CBC/Peter Mansbridge- Well, I don't suppose anyone could claim it was a surprise, so why was the CBC so unprepared? I watched their coverage last night and this morning and it sucked both times.

Last night, someone should have told Peter Mansbridge to shut the %&#*%$ up so that we could hear what was going on in the back ground. Perhaps he didn't realize that we didn't all tune in to hear what he had to say, but rather to watch the proceedings. And then, this morning, they totally flubbed the announcing of the limos arriving at Rideau Hall.

The Canadian Reform Alliance Party/Stephen Harper- He has had over a year since the last election to learn French. Why didn't he? In his speeches last night and this morning he didn't say more than a phrase in French. He'd be talking, then he'd say a phrase in French, there would be that second of transition when the translator audio cuts in, and he'd already be back to English. I don't see why it's so hard to speak French when you are working from notes that someone else has written and you've been coached on the pronunciation. Is he that stupid that his handlers can't even train him to phonetically pronounce a whole sentence or two in another language.
His speaking skills are really quite bad. He says something and then looks around in that skittish way, as if he's expecting people to throw stuff at him, which would be understandable if I was in the audience, but he was speaking to his own MPs.

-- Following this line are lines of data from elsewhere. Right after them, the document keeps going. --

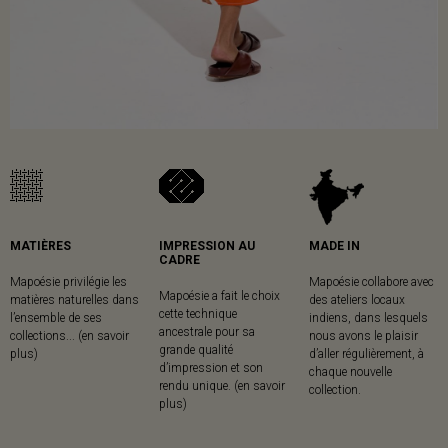
MATIÈRES
IMPRESSION AU
MADE IN
CADRE
Mapoésie privilégie les
Mapoésie collabore avec
Mapoésie a fait le choix
matières naturelles dans
des ateliers locaux
cette technique
l’ensemble de ses
indiens, dans lesquels
ancestrale pour sa
collections... (en savoir
nous avons le plaisir
grande qualité
plus)
d’aller régulièrement, à
d’impression et son
chaque nouvelle
rendu unique. (en savoir
collection.
plus)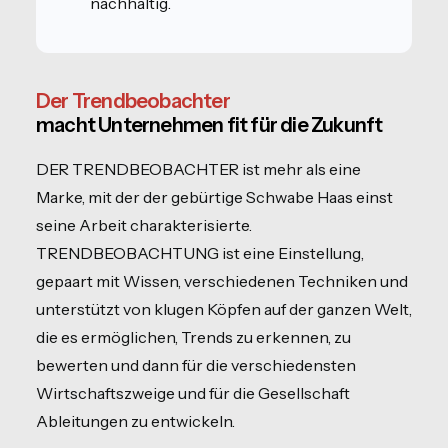
nachhaltig.
Der Trendbeobachter
macht Unternehmen fit für die Zukunft
DER TRENDBEOBACHTER ist mehr als eine
Marke, mit der der gebürtige Schwabe Haas einst
seine Arbeit charakterisierte.
TRENDBEOBACHTUNG ist eine Einstellung,
gepaart mit Wissen, verschiedenen Techniken und
unterstützt von klugen Köpfen auf der ganzen Welt,
die es ermöglichen, Trends zu erkennen, zu
bewerten und dann für die verschiedensten
Wirtschaftszweige und für die Gesellschaft
Ableitungen zu entwickeln.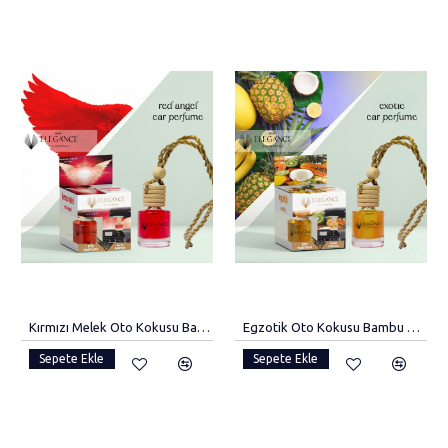
Kırmızı Melek Oto Kokusu Bambu Kapaklı Araba Kokusu
Egzotik Oto Kokusu Bambu Kapaklı Araba Kokusu
Sepete Ekle
Sepete Ekle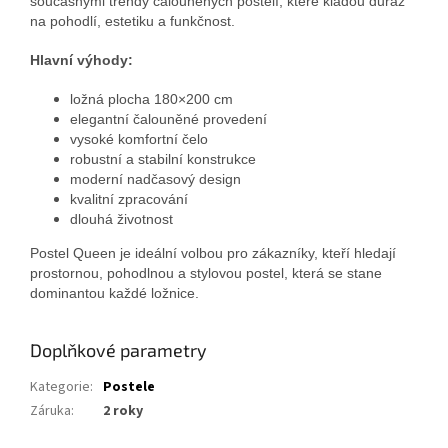
současnými trendy čalouněných postelí, které kladou důraz
na pohodlí, estetiku a funkčnost.
Hlavní výhody:
ložná plocha 180×200 cm
elegantní čalouněné provedení
vysoké komfortní čelo
robustní a stabilní konstrukce
moderní nadčasový design
kvalitní zpracování
dlouhá životnost
Postel Queen je ideální volbou pro zákazníky, kteří hledají
prostornou, pohodlnou a stylovou postel, která se stane
dominantou každé ložnice.
Doplňkové parametry
Kategorie
:
Postele
Záruka
:
2 roky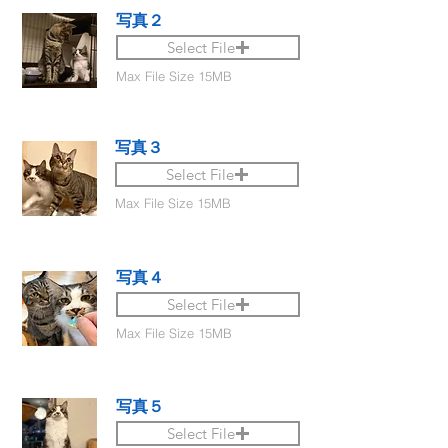
写真２
Select File
Max File Size 15MB
写真３
Select File
Max File Size 15MB
写真４
Select File
Max File Size 15MB
写真５
Select File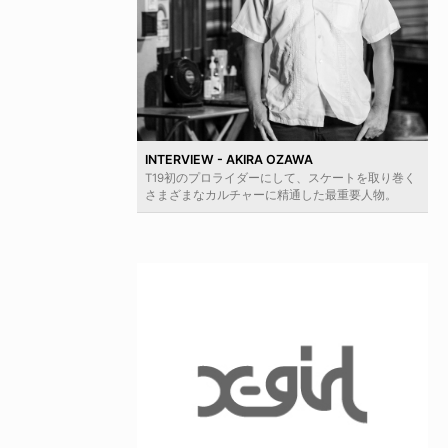
INTERVIEW - AKIRA OZAWA
T19初のプロライダーにして、スケートを取り巻く
さまざまなカルチャーに精通した最重要人物。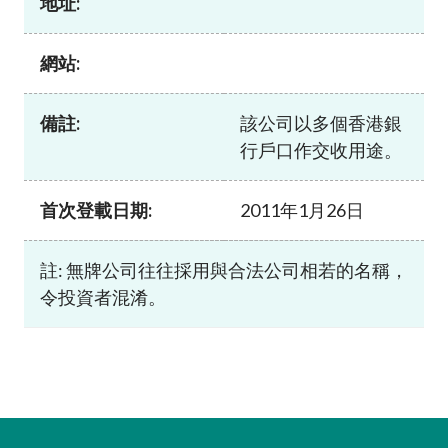
地址:
加入本會
網站:
備註:
該公司以多個香港銀
行戶口作交收用途。
首次登載日期:
2011年1月26日
註: 無牌公司往往採用與合法公司相若的名稱，
令投資者混淆。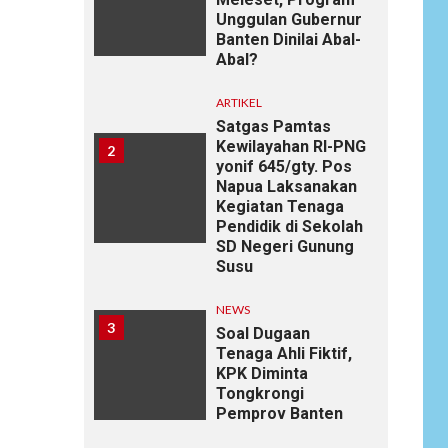
Unggulan Gubernur
Banten Dinilai Abal-
Abal?
ARTIKEL
Satgas Pamtas
Kewilayahan RI-PNG
2
yonif 645/gty. Pos
Napua Laksanakan
Kegiatan Tenaga
Pendidik di Sekolah
SD Negeri Gunung
Susu
NEWS
3
Soal Dugaan
Tenaga Ahli Fiktif,
KPK Diminta
Tongkrongi
Pemprov Banten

Awkward Arm Raises- John Stewart had a bit about this the other night and he's so right. The awkward arm raise is so painful to watch. If I was the leader of any of those parties, I'd ban them.


2 comments:

Anonymous said...

njjeeebk. that's a good one.

the new cbc reality: no staff. I was listening to the report on the radio last night (no tv, and it let me go shopping while hearing don newman blather on in my ear). they were so cheap that the didn't hire a translator. paul martin's horrid speech to his caucus, every time he slipped into french, had newman jump in and explain that the government has just fallen, etc, until it went back into english. pitiful.

Jennifer said...

Watching the TV version with the translators was a bit painful too, a lot of the time they'd say the same thing in English and in French. So the translators are stumbling over what they are saying and you just want to yell the whole thing out because you just heard it in English.
I didn't realize that the CBC had to cut so much staff. Perhaps they could have fired Newman and/or Mansbridge and gotten some cheaper, younger, no-name hosts and then they'd have been able to pay their tech and translation staff.
On the other hand if I was the CBC staff, I'd make it my mission to have "technical difficulties" every time the person responsible for the money shortage tried to give a speech.